I controlli ferrei sono confermati anche dal ministero del Welfare: «In oltre metà delle domande era dichiarato il possesso di requisiti che in realtà non è stato successivamente verificato sulla base delle informazioni in possesso da Inps, Agenzia delle entrate e Comuni. Ci sono stati molti casi di persone che dichiaravano di aver perso il lavoro, ma non risultava alcuna contribuzione, oppure persone che dichiaravano di non percepire altri trattamenti assistenziali, invece erogati da Inps. O dichiarazioni che non corrispondevano con i dati in possesso del fisco.
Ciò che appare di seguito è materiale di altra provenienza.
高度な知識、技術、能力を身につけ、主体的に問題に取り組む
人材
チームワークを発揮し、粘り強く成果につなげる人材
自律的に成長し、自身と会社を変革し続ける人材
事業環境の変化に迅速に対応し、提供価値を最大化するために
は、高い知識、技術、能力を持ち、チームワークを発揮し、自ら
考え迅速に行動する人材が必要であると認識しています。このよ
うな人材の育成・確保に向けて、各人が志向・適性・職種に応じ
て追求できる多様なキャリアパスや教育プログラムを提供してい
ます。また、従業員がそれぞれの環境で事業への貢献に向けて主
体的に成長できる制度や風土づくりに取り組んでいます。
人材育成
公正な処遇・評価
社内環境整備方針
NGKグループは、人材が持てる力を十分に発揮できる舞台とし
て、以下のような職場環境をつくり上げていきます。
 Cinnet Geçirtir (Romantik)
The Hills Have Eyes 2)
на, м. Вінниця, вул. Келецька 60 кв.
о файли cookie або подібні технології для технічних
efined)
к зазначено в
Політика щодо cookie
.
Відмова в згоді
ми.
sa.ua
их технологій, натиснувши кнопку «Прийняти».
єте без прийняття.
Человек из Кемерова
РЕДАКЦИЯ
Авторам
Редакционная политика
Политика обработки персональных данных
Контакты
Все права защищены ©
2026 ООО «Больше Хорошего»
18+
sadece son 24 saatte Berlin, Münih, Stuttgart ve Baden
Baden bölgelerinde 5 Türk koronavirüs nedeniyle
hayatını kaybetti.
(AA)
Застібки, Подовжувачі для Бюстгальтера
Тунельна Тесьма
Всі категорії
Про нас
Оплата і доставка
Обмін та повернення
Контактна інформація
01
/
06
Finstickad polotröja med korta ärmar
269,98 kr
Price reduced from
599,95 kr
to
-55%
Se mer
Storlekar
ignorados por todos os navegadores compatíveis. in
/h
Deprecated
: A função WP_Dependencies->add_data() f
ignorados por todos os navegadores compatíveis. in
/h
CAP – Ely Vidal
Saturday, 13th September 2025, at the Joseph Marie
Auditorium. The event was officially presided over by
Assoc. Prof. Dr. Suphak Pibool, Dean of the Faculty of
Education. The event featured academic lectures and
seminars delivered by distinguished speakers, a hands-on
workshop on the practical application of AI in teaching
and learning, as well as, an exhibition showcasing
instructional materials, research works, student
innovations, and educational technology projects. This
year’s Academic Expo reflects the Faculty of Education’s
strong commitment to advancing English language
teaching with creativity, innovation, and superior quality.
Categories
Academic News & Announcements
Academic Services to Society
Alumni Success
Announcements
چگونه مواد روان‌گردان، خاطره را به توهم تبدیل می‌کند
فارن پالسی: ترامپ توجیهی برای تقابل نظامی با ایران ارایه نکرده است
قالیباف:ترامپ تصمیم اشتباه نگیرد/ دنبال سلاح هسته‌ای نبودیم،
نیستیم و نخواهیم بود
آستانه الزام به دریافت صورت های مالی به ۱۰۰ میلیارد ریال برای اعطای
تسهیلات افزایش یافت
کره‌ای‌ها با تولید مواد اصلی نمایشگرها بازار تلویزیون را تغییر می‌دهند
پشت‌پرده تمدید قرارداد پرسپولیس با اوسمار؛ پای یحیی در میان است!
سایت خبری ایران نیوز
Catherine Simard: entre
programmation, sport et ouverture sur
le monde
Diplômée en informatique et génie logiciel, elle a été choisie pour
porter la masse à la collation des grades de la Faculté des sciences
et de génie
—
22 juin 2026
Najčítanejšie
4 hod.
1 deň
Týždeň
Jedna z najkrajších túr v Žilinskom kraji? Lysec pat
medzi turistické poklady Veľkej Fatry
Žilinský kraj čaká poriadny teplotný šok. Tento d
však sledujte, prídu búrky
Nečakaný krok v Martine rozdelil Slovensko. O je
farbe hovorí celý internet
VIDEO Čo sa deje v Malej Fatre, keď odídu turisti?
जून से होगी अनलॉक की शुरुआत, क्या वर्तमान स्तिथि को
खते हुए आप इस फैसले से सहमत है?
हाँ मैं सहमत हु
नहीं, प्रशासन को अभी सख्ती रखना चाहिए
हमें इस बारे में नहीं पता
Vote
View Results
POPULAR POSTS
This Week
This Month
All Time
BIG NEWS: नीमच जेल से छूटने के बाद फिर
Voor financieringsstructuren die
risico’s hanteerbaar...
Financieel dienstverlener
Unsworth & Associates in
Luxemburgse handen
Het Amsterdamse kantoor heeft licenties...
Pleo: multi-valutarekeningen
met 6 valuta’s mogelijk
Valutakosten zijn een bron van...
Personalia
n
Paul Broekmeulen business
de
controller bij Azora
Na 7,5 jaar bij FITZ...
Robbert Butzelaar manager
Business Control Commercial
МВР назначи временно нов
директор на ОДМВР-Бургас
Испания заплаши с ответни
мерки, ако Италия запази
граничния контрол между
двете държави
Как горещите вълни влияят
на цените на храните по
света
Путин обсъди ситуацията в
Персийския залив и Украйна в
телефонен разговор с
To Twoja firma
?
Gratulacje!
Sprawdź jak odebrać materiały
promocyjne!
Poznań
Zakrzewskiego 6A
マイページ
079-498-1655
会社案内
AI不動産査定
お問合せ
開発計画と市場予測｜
La selezione dei beneficiari è stata pertanto molto più accurata di quanto di solito avviene nell’ambito delle politiche socio-assistenziali».

Tanti controlli che avrebbero però vanificato gli effetti della Social card, almeno secondo Vera Lamonica, segretaria confederale della Cgil, che parla di un vero flop: «Le sperimentazioni in atto non hanno sortito alcun effetto. Sono frammentarie, settoriali, geograficamente limitate, di piccola entità e quindi inefficaci. È assurdo che con tanti poveri quei pochi soldi messi a bilancio non si riescano a spendere». "L’elemosina di Stato" si è dunque arenata nella burocrazia, bloccando di fatto anche l'avvio della fase successiva: i 167 milioni di euro stanziati per le regioni del sud.  Come ha confermato all’Espresso il ministero del Welfare: «L’estensione alle regioni del Mezzogiorno non è ancora avvenuta. Sulla base dell’esperienza nei grandi comuni verranno modificati criteri e procedure. L’obiettivo è avviare una iniziativa la più ampia possibile – e non quindi legata alle sole regioni del Mezzogiorno – nel contesto di un Piano nazionale per la lotta alla povertà. Nella legge di stabilità il tema dovrebbe trovare il suo spazio per il 2016». C’è ancora tempo per l’ennesima riforma anti-poveri.